Tools should be fast for everyday developer tasks and workflows. If developers can complete repetitive tasks faster, they will ship features sooner and deliver more value to customers. For each tool, it's crucial to identify the most common developer workflows and try to optimize those workflows first.

One good way to identify critical workflows is to examine the tool's main objective and fit in engineers’ workflow. This can help to prioritize the right features in the roadmap and help developers to do impactful work.

Sometimes this requires eliminating unnecessary features from the tool that introduce mental clutter and degrade performance. Keeping our tools short and embracing the concept of doing one thing and doing it well, can become key for building high-performance workflows and tools. If we decide to add new features, we should always ask how they contribute to the main objective.

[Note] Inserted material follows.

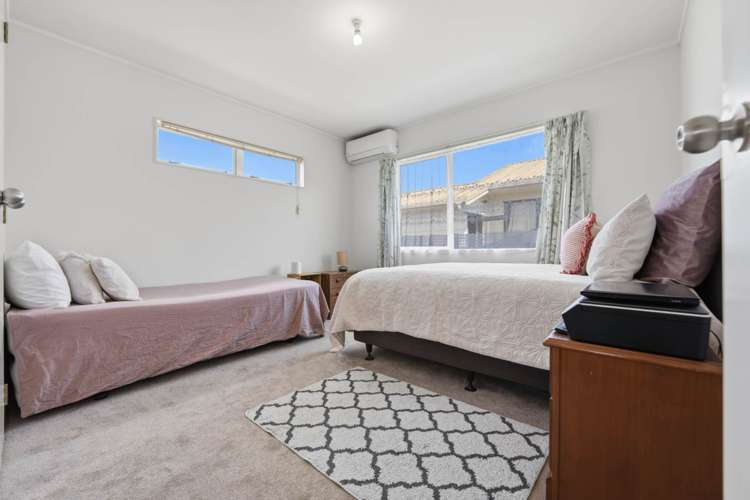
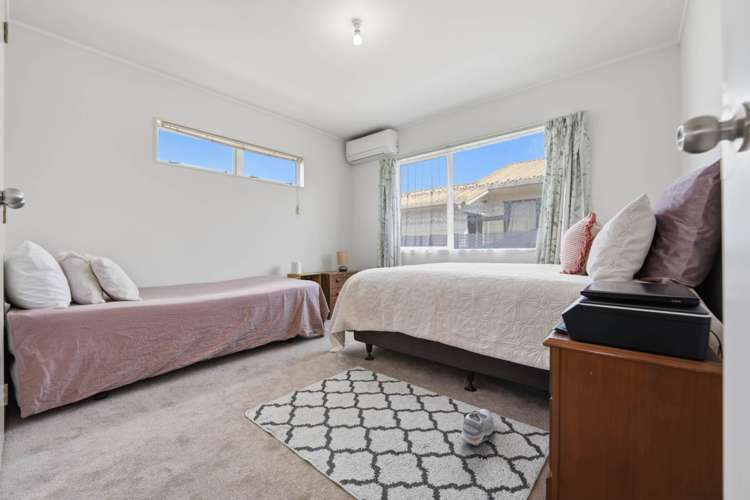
+ shoe [460,408,495,447]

There should be two-way communication between tools and users. If we intend to make self-serve tools that are easy for developers to use, we should make them more interactive, with a fast feedback loop. This means that tools are responsive to every user action and provide clear next steps to complete their intended workflow.

To make tools responsive, we should prioritize performance and make them fast. If the tool is fast with a close feedback loop, it keeps the user within the current task context and doesn't require constant context switching. Of course, this improves the developer's velocity and experience significantly.

Measure reliability

The tools and user interfaces we build for users should be reliable in completing tasks. Without reliability, it's hard to build trust, and users lose their confidence and eventually stop using them. Of course, no software is bug-free, but we should be more proactive and less reactive when we approach bug fixing.

To get there, we should know what's broken and understand its impact on developers' workflow. It's okay, sometimes, to rely on intuition, but this can lead to oversight, and without any particular dataset, make it harder to measure the impact of the bug or incident. If we can measure reliability, we can better prioritize bug fixes and tasks.

It's futile to aim for 100% reliability, but we should define loose SLIs (Service Level Indicators) and SLOs (Service Level Objectives) for our tools to measure and improve reliability over time. We can use SLOs to set the right expectation for customers and use them to decide when to prioritize performance and reliability tasks over other features.